Gandhi Special Tubes, a company into the niche market of manufacturing value-added steel that finds its use in the automobile and other engineering industries has on Tuesday received board's approval for share buyback.
With a cash reserve of approx. Rs. 140 crore, the company plans to utilize its idle cash of Rs. 40 crore in buying back its shares at a price of Rs. 500 per share as against the closing price of Rs. 347 in Monday'. Soon after the news, the stock made a 52-week high of Rs. 405, surging 16% in intraday trade yesterday.
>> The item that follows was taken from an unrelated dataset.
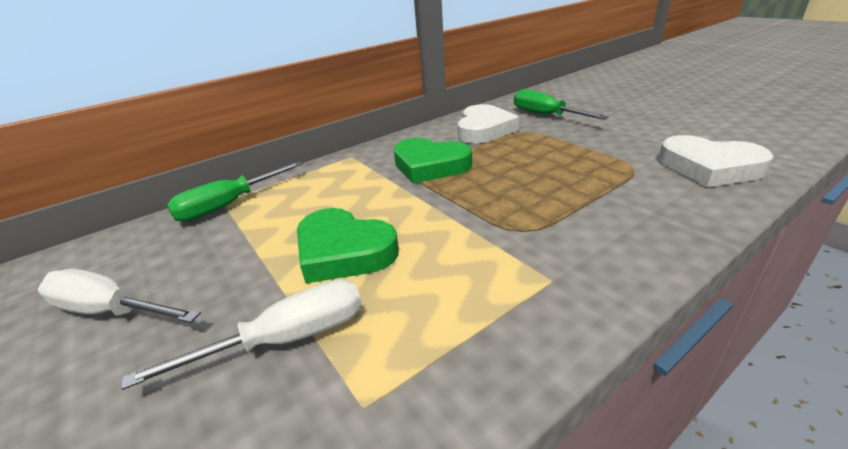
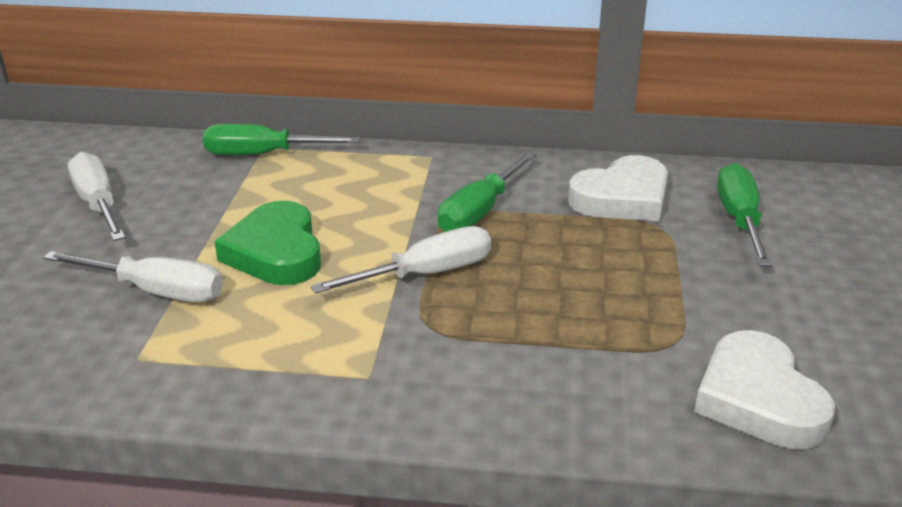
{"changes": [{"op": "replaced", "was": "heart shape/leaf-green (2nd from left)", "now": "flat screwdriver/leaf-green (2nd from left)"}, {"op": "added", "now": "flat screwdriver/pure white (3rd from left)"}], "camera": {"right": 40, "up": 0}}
In a BSE filing, the company said, "The company to undertake a buyback of up to 880,000 equity shares of Rs 5 each aggregating up to 5.99% of the total paid up capital of the company at a price of Rs 500 per share, on proportionate basis through tender offer".. The promoters have the option to participate in the buyback, it added.
What share buyback holds for company and investors at large?
For the company: With buyback of shares, outstanding number of equity shares shall reduce by 6% and hence dividend per share and return ratios will improve. At a current market price, the company is offering a dividend yield of 3% or more which will help the company to sustain high valuations.
Also, with better demand estimated for the company's specialty steel tubes from automobile, mining and road development space, valuations will be reflective of the growth clocked by the company in years to come.
For investors: At a current market price of Rs. 406.60 on the BSE, investors shall be able to cash in a good 23% return at the buyback price of Rs. 500 per share by tendering shares in the offer.